More often than not, traditional performance reviews emphasize evaluative feedback—how well an employee performed against predetermined goals. These goals are typically designed to be specific, measurable, action- oriented, realistic, and time-bound. While structure and clarity are important, this approach can unintentionally reduce performance to a checklist rather than an evolving process.
Performance doesn’t happen once a year, it unfolds daily. When goals are only revisited annually, opportunities for learning, adjustment, and support are often missed. The question then becomes: what happens when goals aren’t met, or when priorities shift midyear?
One powerful way to address this gap is through regular check-ins. Quarterly conversations should be considered the minimum standard, offering space to review progress, recalibrate expectations, and address challenges early. Evenmore impactful are bi-weekly one-to-one conversations that focus on momentum, obstacles, and alignment.
These conversations shift performance feedback from a static evaluation to a dynamic dialogue. They allow leaders and employees to explore what’s working, what’s not, and where redirection may be needed—before small issues become larger problems.
When conducting performance conversations, a simple three-letter acronym can serve as a helpful guide: P.A.L.
Preparation is the first step. Effective feedback requires intention—reviewing goals, reflecting on progress, and entering the conversation with curiosity rather than assumptions.
The second is Active Listening. This means creating space for the employee’s voice, listening beyond words, and seeking to understand their experience, perspective, and context.
Finally, Learning becomes the outcome.
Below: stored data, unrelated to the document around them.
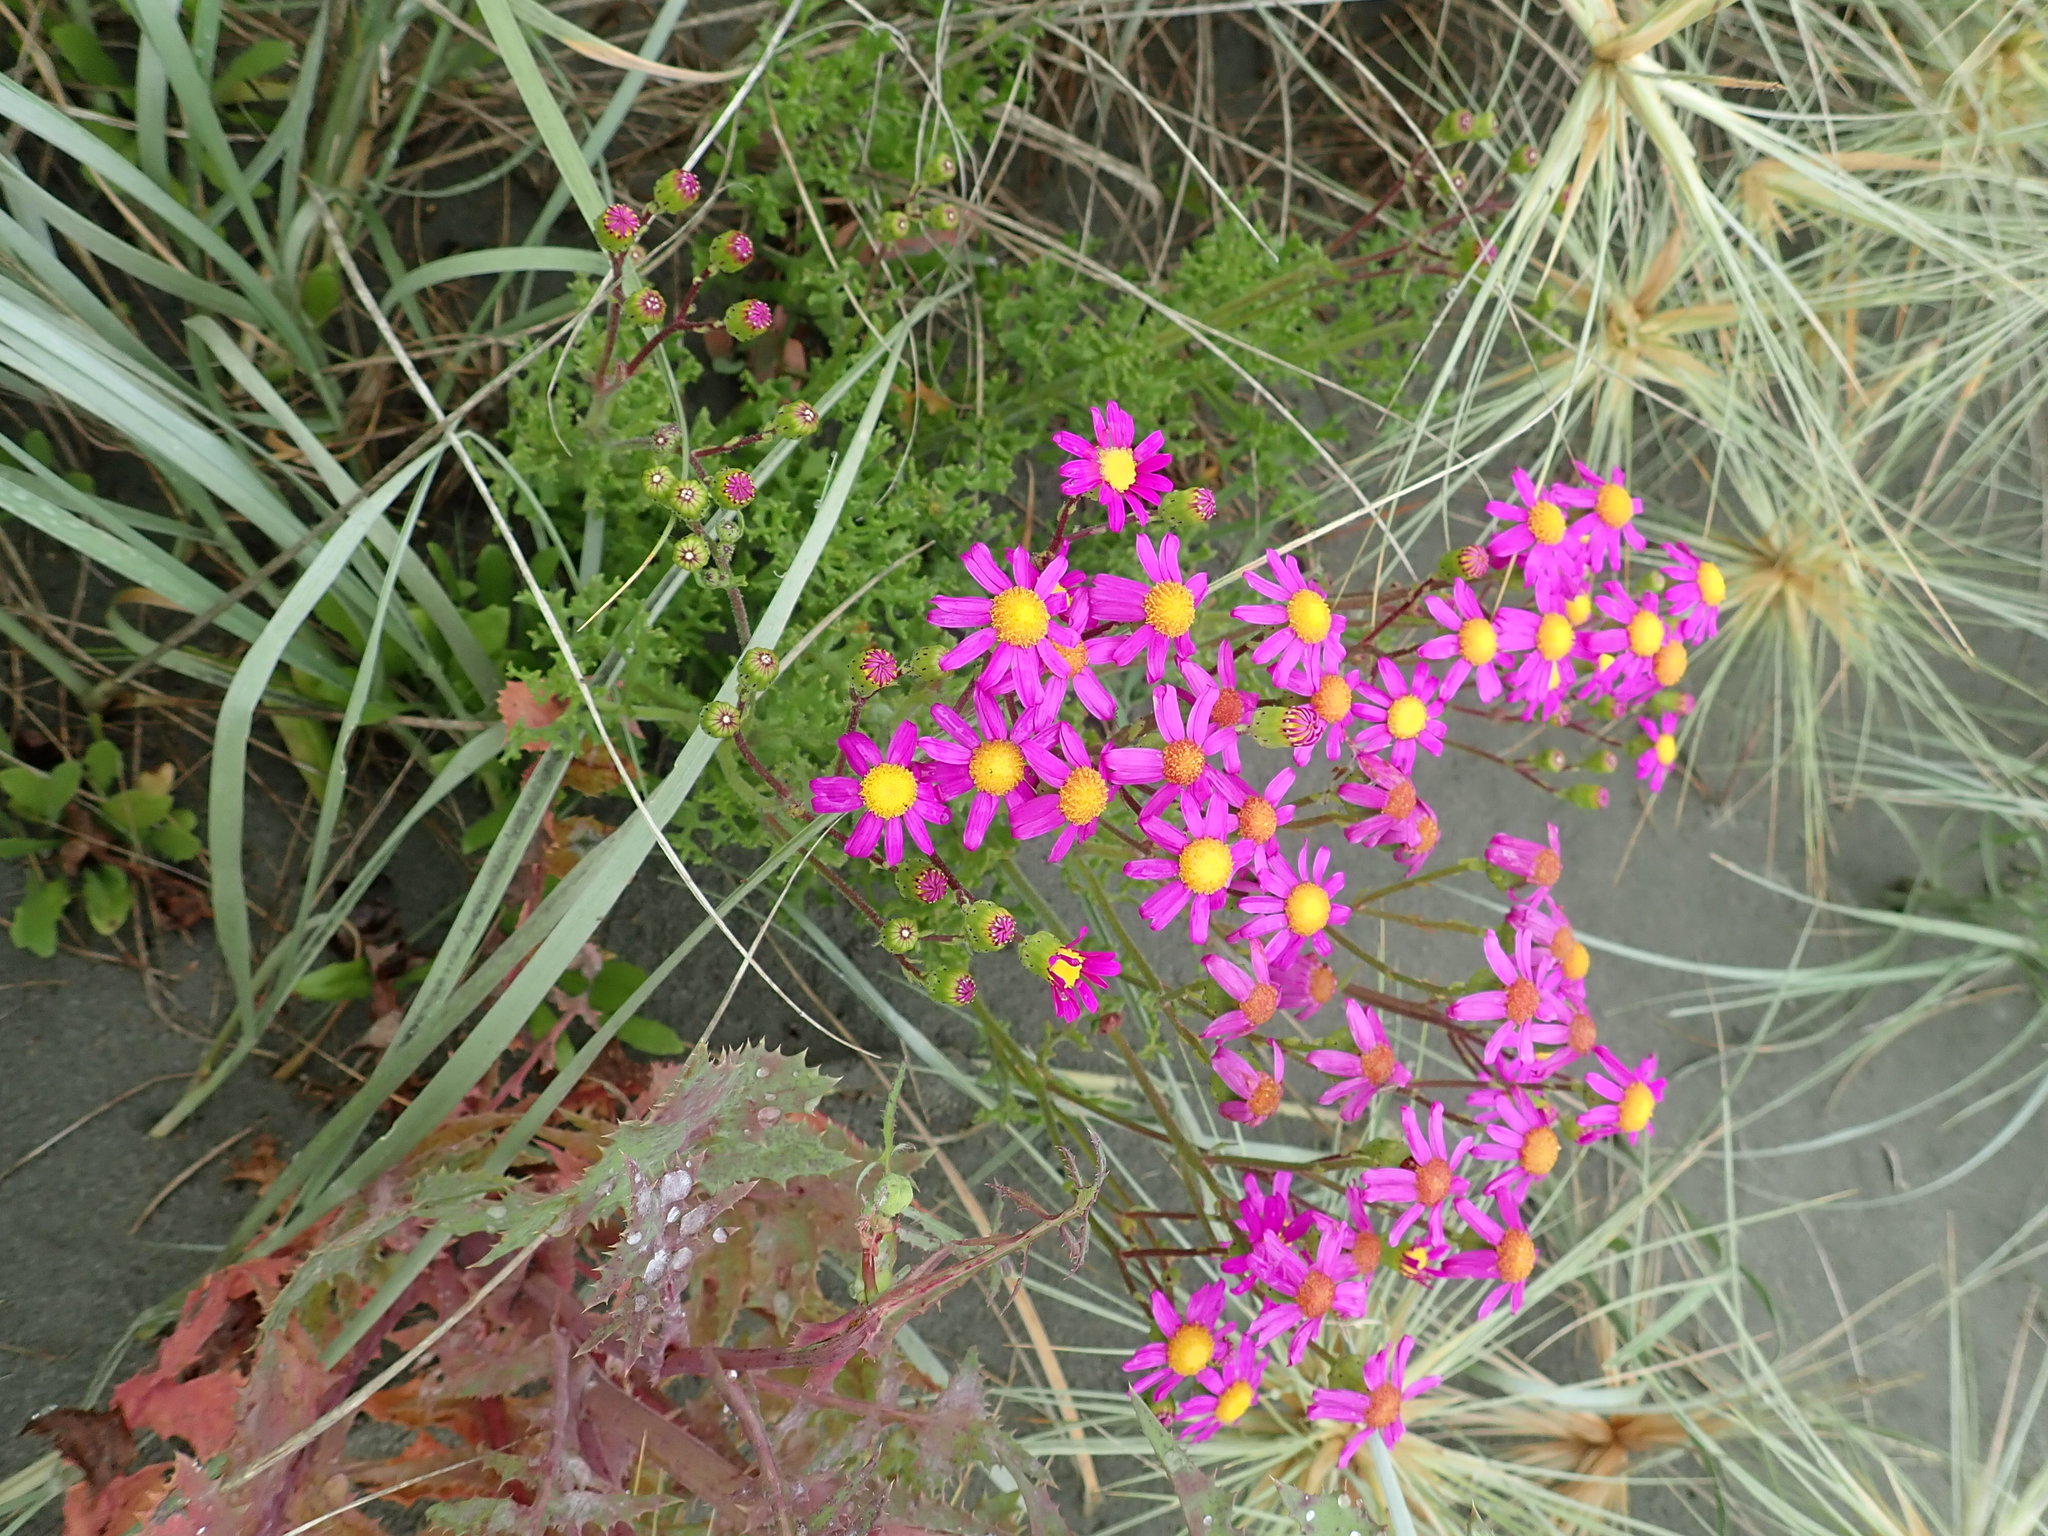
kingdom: Plantae
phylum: Tracheophyta
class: Magnoliopsida
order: Asterales
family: Asteraceae
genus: Senecio
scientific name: Senecio elegans
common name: Purple groundsel
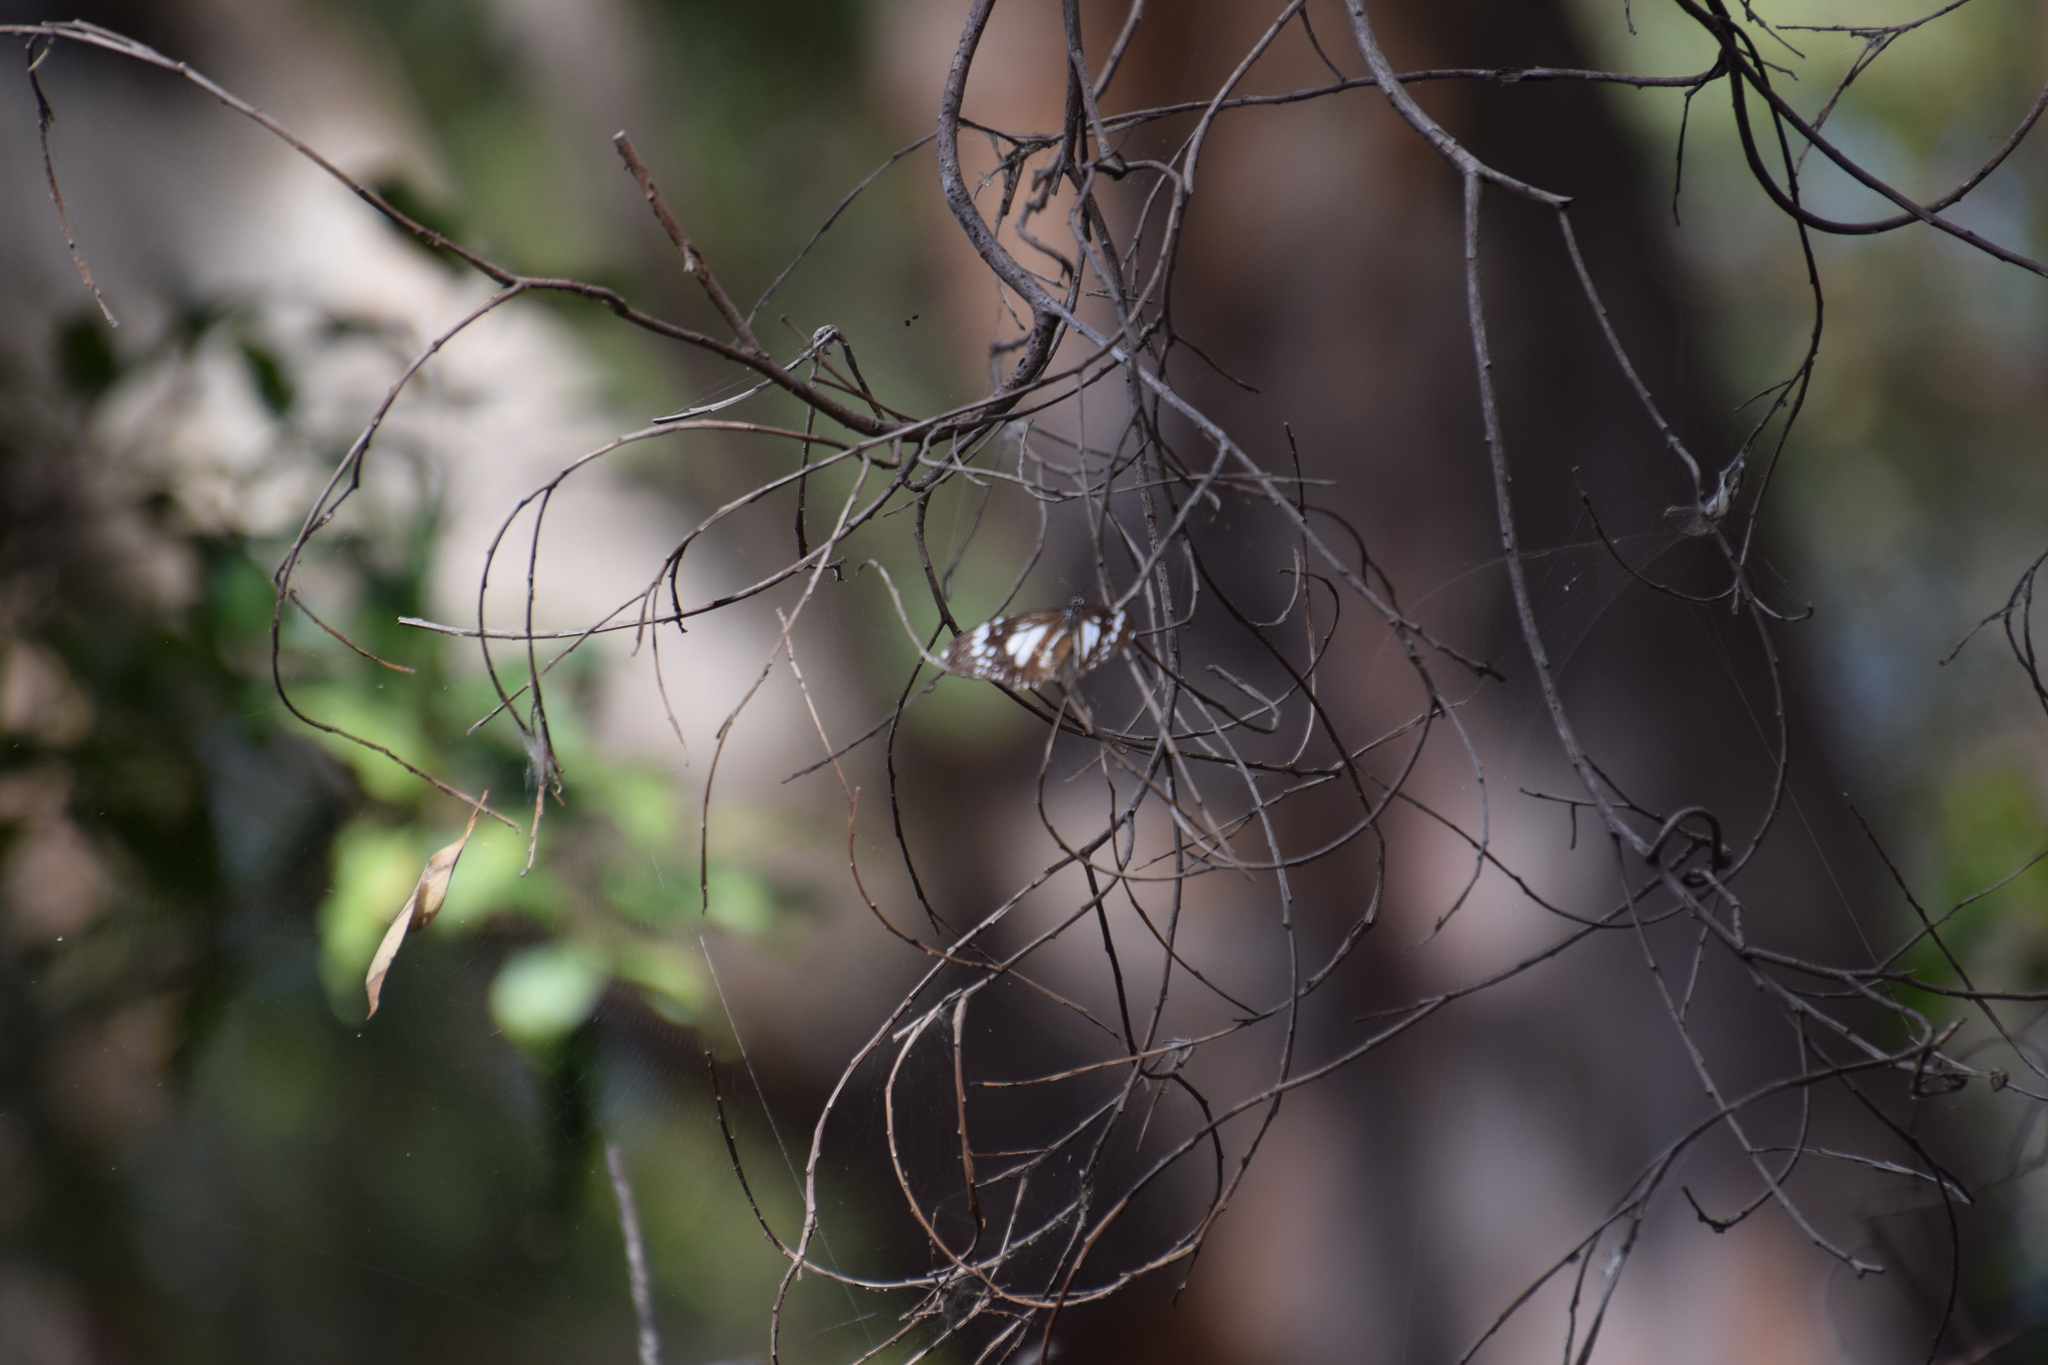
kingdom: Animalia
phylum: Arthropoda
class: Insecta
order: Lepidoptera
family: Nymphalidae
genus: Danaus
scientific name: Danaus affinis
Performance feedback is most powerful when it leads to insight, growth, and shared ownership of next steps.
Reimagined this way, performance feedback becomes less about rating the past and more about shaping the future—together.
Consider how performance conversations currently happen in your organization. What might change if feedback became an ongoing partnership rather than an annual event—and how might that shift impact engagement, trust, and results?